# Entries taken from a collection
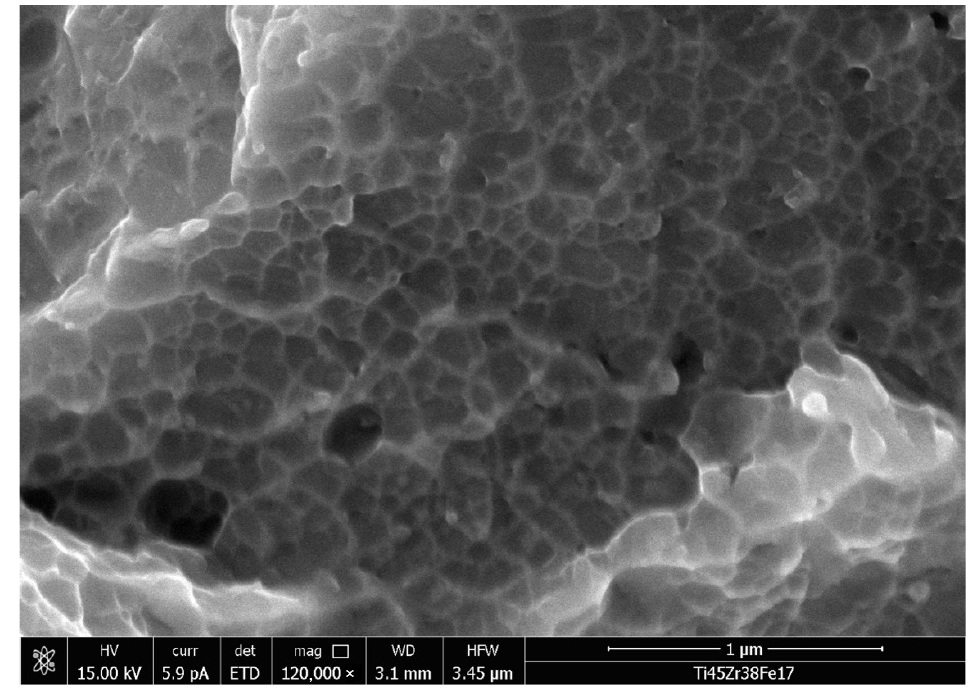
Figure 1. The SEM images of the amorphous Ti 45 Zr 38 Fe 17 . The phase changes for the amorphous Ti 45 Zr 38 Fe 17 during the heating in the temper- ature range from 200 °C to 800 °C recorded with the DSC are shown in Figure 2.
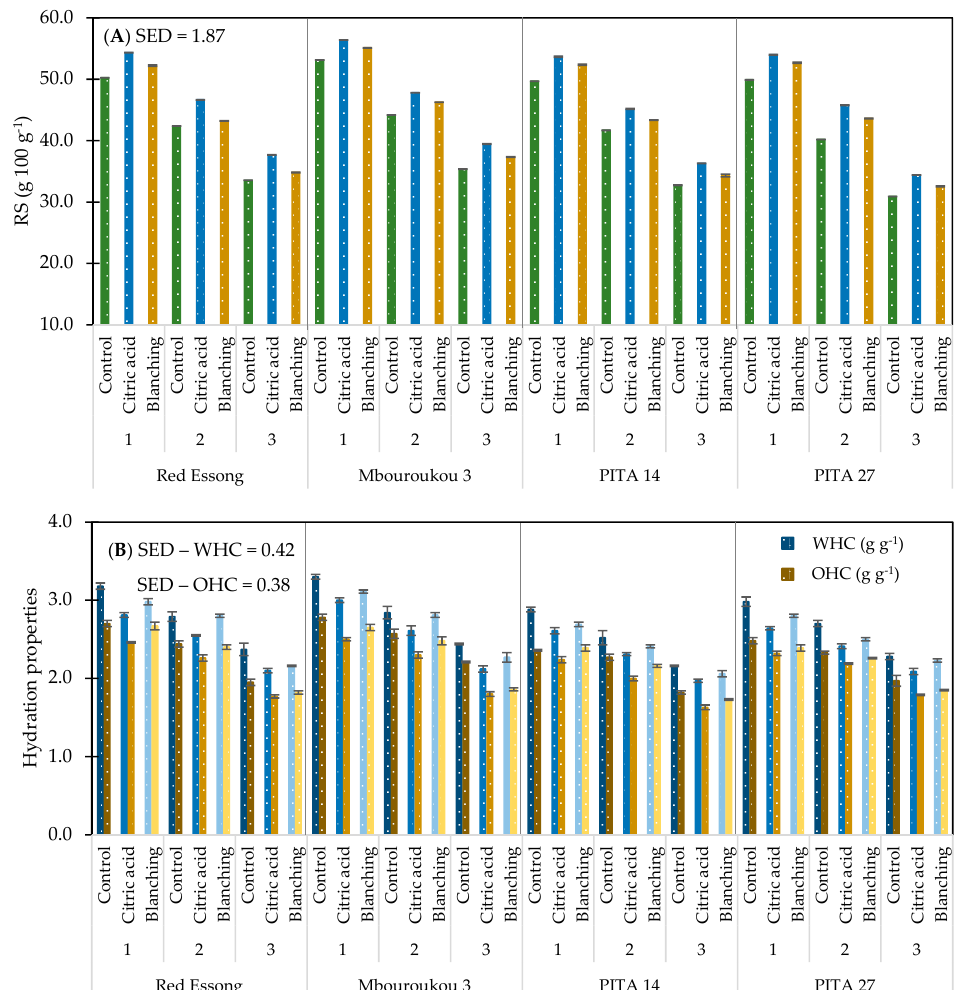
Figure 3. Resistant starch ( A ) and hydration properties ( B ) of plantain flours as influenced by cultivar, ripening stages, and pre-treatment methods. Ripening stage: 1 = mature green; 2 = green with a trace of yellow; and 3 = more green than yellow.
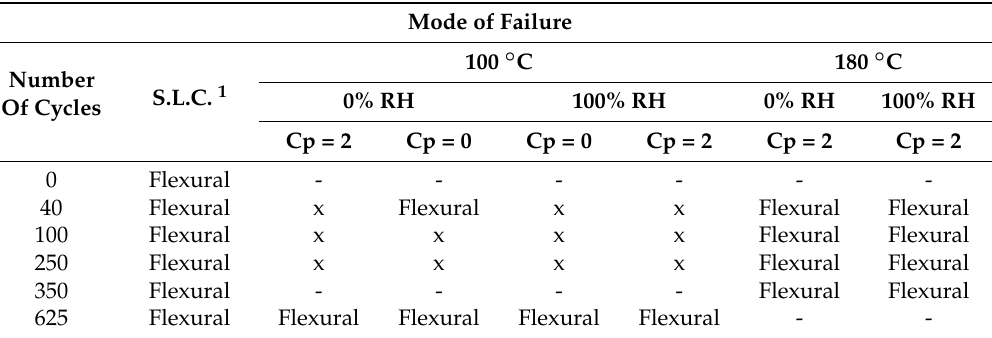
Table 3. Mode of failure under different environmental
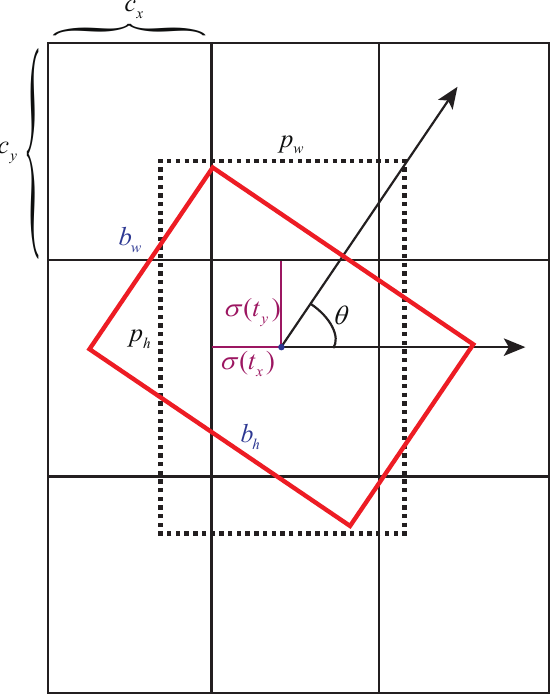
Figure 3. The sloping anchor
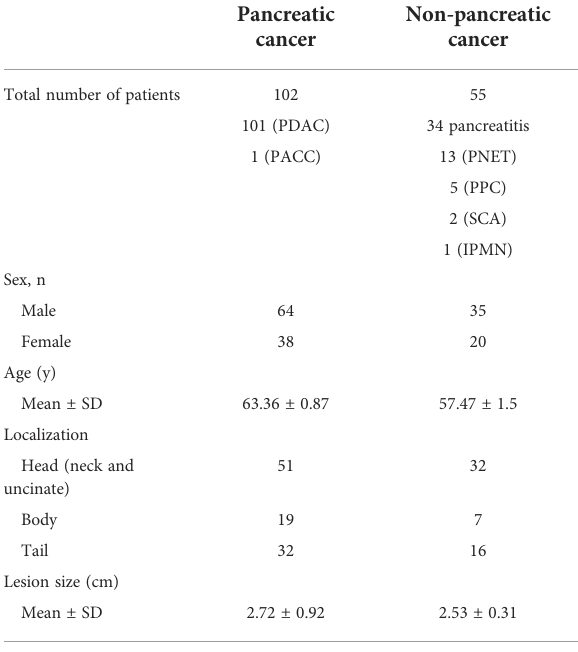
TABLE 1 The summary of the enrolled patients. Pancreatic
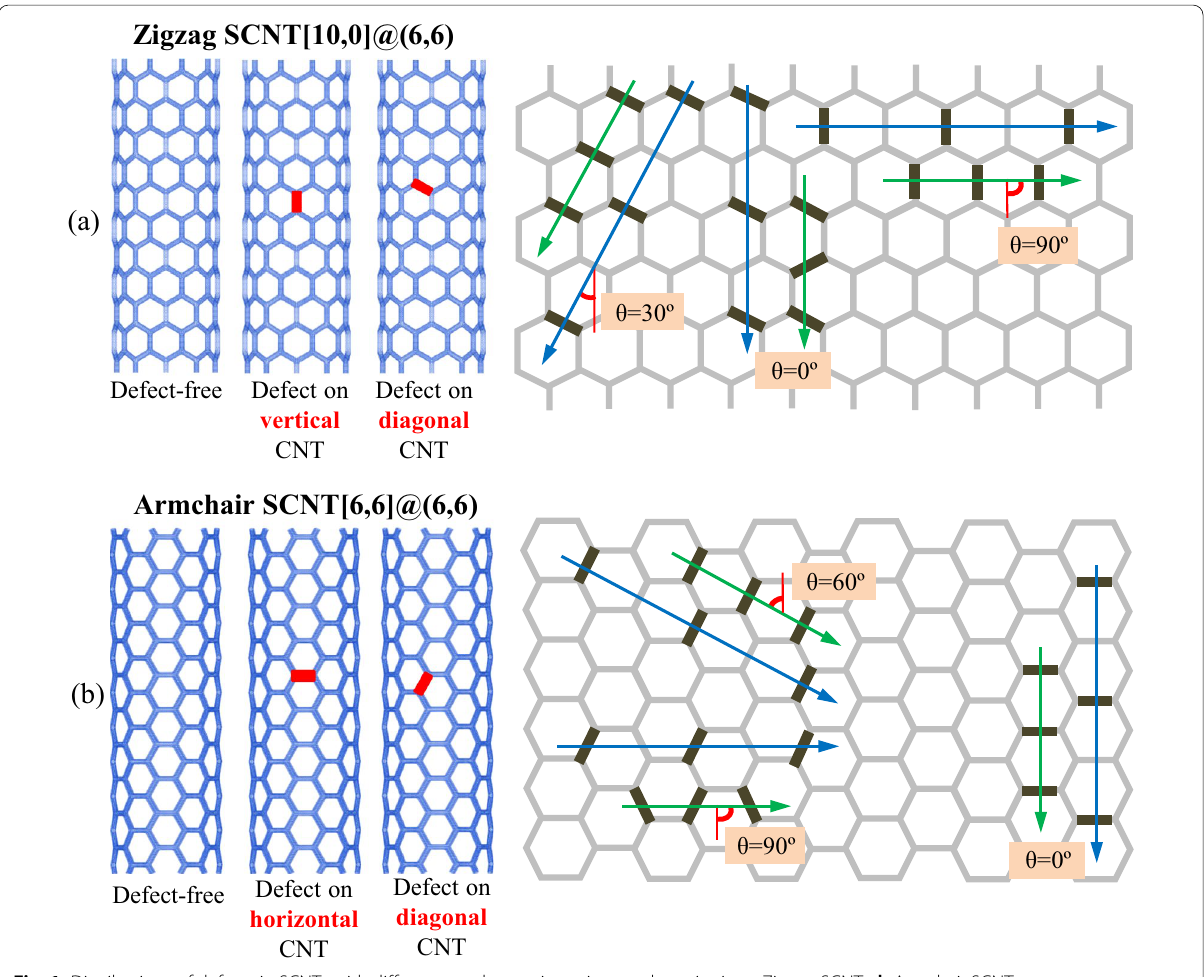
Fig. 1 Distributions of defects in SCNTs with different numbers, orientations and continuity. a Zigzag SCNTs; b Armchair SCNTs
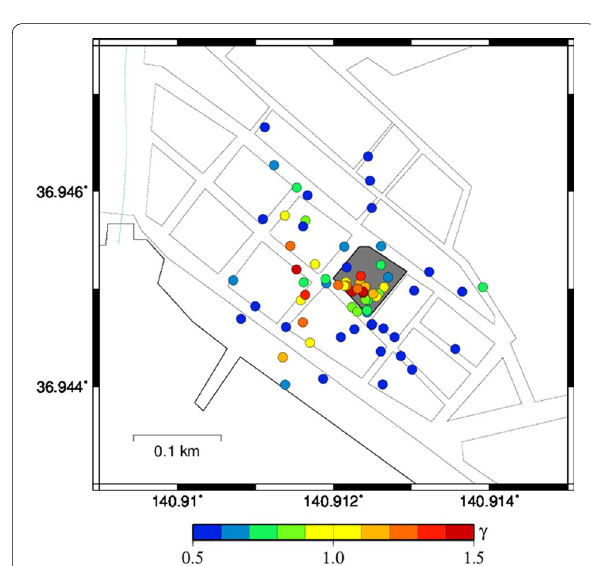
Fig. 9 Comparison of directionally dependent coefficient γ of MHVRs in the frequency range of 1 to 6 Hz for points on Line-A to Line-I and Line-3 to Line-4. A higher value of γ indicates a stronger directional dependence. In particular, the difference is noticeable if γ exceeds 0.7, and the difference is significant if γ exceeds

# Action item
Wherever a line in the data above contains the word "Figure", copy that line.

# Written solution
Figure 1. The SEM images of the amorphous Ti 45 Zr 38 Fe 17 . The phase changes for the amorphous Ti 45 Zr 38 Fe 17 during the heating in the temper- ature range from 200 °C to 800 °C recorded with the DSC are shown in Figure 2.
Figure 3. Resistant starch ( A ) and hydration properties ( B ) of plantain flours as influenced by cultivar, ripening stages, and pre-treatment methods. Ripening stage: 1 = mature green; 2 = green with a trace of yellow; and 3 = more green than yellow.
Figure 3. The sloping anchor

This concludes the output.